G.P. Putnam's Sons, 9780399169526, 320pp.

Publication Date: February 10, 2015

About the Author

M.O. Walsh's fiction and essays have appeared in The New York Times, Oxford American, The Southern Review, American Short Fiction, Epoch, and Best New American Voices, among others. He is a graduate of the MFA program at the University of Mississippi and is currently the director of the Creative Writing Workshop at the University of New Orleans, where he lives and works, happily, with his wife and family.

Conversation Starters from

The narrator recounts the story out of chronological order. Why did the author choose to tell the story this way? How does this narrative structure allow him to explore the ways that events in our youth shape our lives as adults?

The book begins with the story of a rape. It also deals with child and animal abuse, as well as death and divorce. Yet the book does not feel bleak. Could My Sunshine Away be described as an optimistic book? If so, how?

The narrator feels that people have preconceived notions or stereotypes about both Baton Rouge, where he is from, and the South in general. In what ways does this book try to subvert those stereotypes? In what ways does it reinforce them? Is the place where you grew up stereotyped? How do you feel connected to that place? How do you feel separated from it?

Although this novel is intensely personal, it also touches on moments of national importance, such as the Challenger disaster and the serial killer Jeffrey Dahmer. How have world events affected you personally? At a time of constant news coverage, is there a difference between local and global?

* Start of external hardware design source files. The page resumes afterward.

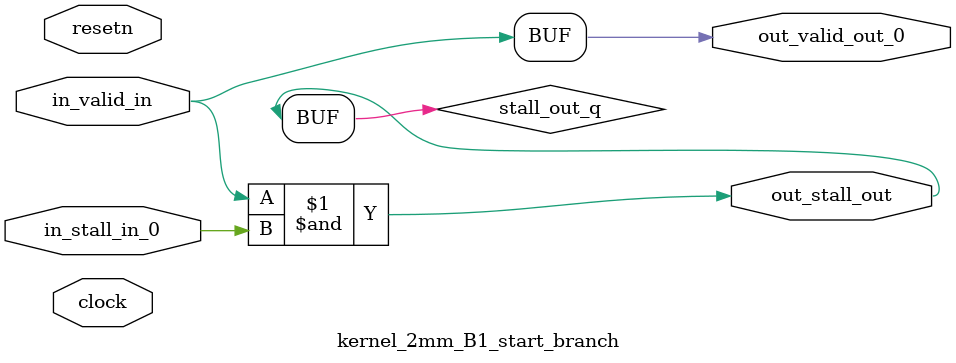
<source format=sv>



(* altera_attribute = "-name AUTO_SHIFT_REGISTER_RECOGNITION OFF; -name MESSAGE_DISABLE 10036; -name MESSAGE_DISABLE 10037; -name MESSAGE_DISABLE 14130; -name MESSAGE_DISABLE 14320; -name MESSAGE_DISABLE 15400; -name MESSAGE_DISABLE 14130; -name MESSAGE_DISABLE 10036; -name MESSAGE_DISABLE 12020; -name MESSAGE_DISABLE 12030; -name MESSAGE_DISABLE 12010; -name MESSAGE_DISABLE 12110; -name MESSAGE_DISABLE 14320; -name MESSAGE_DISABLE 13410; -name MESSAGE_DISABLE 113007; -name MESSAGE_DISABLE 10958" *)
module kernel_2mm_B1_start_branch (
    input wire [0:0] in_stall_in_0,
    input wire [0:0] in_valid_in,
    output wire [0:0] out_stall_out,
    output wire [0:0] out_valid_out_0,
    input wire clock,
    input wire resetn
    );

    wire [0:0] stall_out_q;


    // stall_out(LOGICAL,6)
    assign stall_out_q = in_valid_in & in_stall_in_0;

    // out_stall_out(GPOUT,4)
    assign out_stall_out = stall_out_q;

    // out_valid_out_0(GPOUT,5)
    assign out_valid_out_0 = in_valid_in;

endmodule

</source>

At the end of the book, we realize the narrator is telling this story to his unborn son. Were you surprised? Did this discovery change your perception of the book and why he was telling the story? Do you think this “audience” affects the way it is told? Is it more honest, or less so?

The title of the book is the last line of the Louisiana state song, “You Are My Sunshine.” In what ways does it play into the themes of the book?

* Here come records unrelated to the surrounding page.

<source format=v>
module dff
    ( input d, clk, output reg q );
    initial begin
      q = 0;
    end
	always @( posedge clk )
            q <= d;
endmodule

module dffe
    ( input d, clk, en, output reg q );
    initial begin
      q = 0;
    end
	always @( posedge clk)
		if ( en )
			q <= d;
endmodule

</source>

Chapter 28 is devoted entirely to the differences between Baton Rouge and New Orleans. How is this important to understanding the relationship between Lindy and the narrator?

Look back to the discussion of whiteflies on page 47. These insects reappear several times later in the book. How might they serve as a metaphor for memory in the novel?

Although the narrator spends years of his life thinking about Lindy Simpson, he comes to the realization that he never really knew her. What mistakes was he making in his attempts to understand her, both before and after the crime?

When the narrator begins the story of what he discovered in Jacques Landry’s private room, he has to stop himself and recount a good memory first. He says that doing this helps “keep darkness from winning.” Is it cowardly or perhaps dishonest for him to shuffle his memories around in this way, or is it wise? In what ways do you use your own memories to construct the type of person you want to be?

During one of the narrator’s lowest points, he gets great comfort from his uncle Barry. However, Uncle Barry is far from a typical role model. Why is he such a great help for the narrator? Can people to serve as role models or counselors even when they are deeply flawed?

The narrator is never named in the book. Why do you think the author decided to leave him unnamed? How does this affect the reading experience?

At one point, Julie tells the narrator that it would be up to her if she wanted to share painful moments in her past with him. Should partners share everything with each other, or are some secrets important to keep? Does anyone really know everything about someone else? How do we navigate our own secrets with the people we love?

At the end of the novel, the narrator tells his son that he wants the two of them to be “good men.” What does that mean to the narrator? Does the novel suggest a way of becoming a good man? Is the idea of being a “good” person wholly subjective, or are there moral touchstones to goodness that we all agree on?